Прокофий хотел сказать, что жены — тоже трудящиеся и им нет запрета жить в Чевенгуре, а стало быть, пусть сам пролетариат ведет себе за руки жен из других населенных мест, но вспомнил, что Чепурный желает женщин худых и изнемогших, чтобы они не отвлекали людей от взаимного коммунизма, и Прокофий ответил Якову Титычу:
— Разведете вы тут семейства и нарожаете мелкую буржуазию.
— Чего ж ее бояться, раз она мелкая! — слегка удивился Яков Титыч. — Мелкая — дело слабое.
Пришел Копенкин и с ним Дванов, а Гопнер и Чепурный остались наружи; Гопнер хотел изучить город: из чего он сделан и что в нем находится.
— Саша! — сказал Прокофий; он хотел обрадоваться, но сразу не мог. — Ты к нам жить пришел? А я тебя долго помнил, а потом начал забывать. Сначала вспомню, а потом думаю, нет, ты уже умер, и опять забываю.
— А я тебя помнил, — ответил Дванов. — Чем больше жил, тем все больше тебя помнил, и Прохора Абрамовича помню, и Петра Федоровича Кондаева, и всю деревню. Целы там они?
Прокофий любил свою родню, но теперь вся родня его умерла, больше любить некого, и он опустил голову, работавшую для многих и почти никем не любимую.
— Все умерли, Саш, теперь будущее настанет…
Дванов взял Прокофия за потную лихорадочную руку и, заметив в нем совестливый стыд за детское прошлое, поцеловал его в сухие огорченные губы.
— Будем вместе жить, Прош. Ты не волнуйся. Вот Копенкин стоит, скоро Гопнер с Чепурным придут… Здесь у вас хорошо — тихо, отовсюду далеко, везде трава растет, я тут никогда не был.
Копенкин вздохнул про себя, не зная, что надо ему думать и говорить. Яков Титыч был ни при чем и еще раз напомнил об общем деле:
— Что ж скажешь? Самим жен искать иль ты сам их гуртом приведешь? Иные уж тронулись.
— Ступай собери народ, — сказал Прокофий, — я приду и там подумаю. Яков Титыч вышел, и здесь Копенкин узнал, что ему надо сказать.

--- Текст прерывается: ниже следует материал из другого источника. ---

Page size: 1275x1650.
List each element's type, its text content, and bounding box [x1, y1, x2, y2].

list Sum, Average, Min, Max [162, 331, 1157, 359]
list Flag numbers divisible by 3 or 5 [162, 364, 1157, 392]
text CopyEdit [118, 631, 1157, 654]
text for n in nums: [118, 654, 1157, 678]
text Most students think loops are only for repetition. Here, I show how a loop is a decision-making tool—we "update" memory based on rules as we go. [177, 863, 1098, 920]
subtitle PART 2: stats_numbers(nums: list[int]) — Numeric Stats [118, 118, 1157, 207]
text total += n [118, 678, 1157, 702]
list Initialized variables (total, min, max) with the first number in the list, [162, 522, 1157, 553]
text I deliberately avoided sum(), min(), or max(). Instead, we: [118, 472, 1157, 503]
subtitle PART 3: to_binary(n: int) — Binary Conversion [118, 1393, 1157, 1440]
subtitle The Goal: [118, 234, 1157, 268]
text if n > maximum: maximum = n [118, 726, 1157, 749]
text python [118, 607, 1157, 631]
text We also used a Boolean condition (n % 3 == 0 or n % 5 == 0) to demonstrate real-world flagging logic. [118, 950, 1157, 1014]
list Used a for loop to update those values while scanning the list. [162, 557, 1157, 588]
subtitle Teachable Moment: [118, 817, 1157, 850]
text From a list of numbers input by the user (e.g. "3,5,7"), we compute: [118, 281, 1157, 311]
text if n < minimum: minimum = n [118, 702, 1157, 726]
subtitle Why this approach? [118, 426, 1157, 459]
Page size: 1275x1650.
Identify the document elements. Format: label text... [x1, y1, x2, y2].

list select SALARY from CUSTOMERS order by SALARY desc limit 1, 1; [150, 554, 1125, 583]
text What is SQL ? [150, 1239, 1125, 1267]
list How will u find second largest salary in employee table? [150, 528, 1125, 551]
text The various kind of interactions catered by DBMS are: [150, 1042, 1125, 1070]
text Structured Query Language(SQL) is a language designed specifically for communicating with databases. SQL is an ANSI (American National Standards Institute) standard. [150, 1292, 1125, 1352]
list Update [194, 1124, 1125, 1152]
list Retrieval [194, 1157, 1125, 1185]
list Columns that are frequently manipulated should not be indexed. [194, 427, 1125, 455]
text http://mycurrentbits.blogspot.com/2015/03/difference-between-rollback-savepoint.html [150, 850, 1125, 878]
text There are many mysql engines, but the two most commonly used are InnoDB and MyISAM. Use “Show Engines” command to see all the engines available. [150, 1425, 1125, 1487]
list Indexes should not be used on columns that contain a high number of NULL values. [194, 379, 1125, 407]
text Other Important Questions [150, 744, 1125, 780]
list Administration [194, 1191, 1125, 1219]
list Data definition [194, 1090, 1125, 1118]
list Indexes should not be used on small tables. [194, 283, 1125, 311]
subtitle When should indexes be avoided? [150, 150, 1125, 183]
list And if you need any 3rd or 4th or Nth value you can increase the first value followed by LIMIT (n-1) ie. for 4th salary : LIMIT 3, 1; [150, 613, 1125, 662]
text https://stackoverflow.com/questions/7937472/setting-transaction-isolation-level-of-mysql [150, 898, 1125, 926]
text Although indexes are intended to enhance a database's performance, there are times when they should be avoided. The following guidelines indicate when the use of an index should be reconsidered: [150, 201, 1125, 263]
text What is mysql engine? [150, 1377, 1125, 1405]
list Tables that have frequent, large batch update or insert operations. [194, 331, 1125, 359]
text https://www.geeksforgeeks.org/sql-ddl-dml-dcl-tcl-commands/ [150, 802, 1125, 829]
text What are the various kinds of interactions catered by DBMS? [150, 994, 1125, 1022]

— Думать тебе за пролетариат нечего, он сам при уме…
— Я тут с Сашей пойду, — произнес Прокофий.
— С Сашей — тогда иди думай, — согласился Копенкин, — я думал, ты один пойдешь.
На улице было светло, среди пустыни неба над степной пустотой земли светила луна своим покинутым, задушевным светом, почти поющим от сна и тишины. Тот свет проникал в чевенгурскую кузницу через ветхие щели дверей, в которых еще была копоть, осевшая там в более трудолюбивые времена. В кузницу шли люди, — Яков Титыч всех собирал в одно место и сам шагал сзади всех, высокий и огорченный, как пастух гонимых. Когда он поднимал голову на небо, он чувствовал, что дыхание ослабевает в его груди, будто освещенная легкая высота над ним сосала из него воздух, дабы сделать его легче, и он мог лететь туда. «Хорошо быть ангелом, — думал Яков Титыч, — если б они были. Человеку иногда скучно с одними людьми».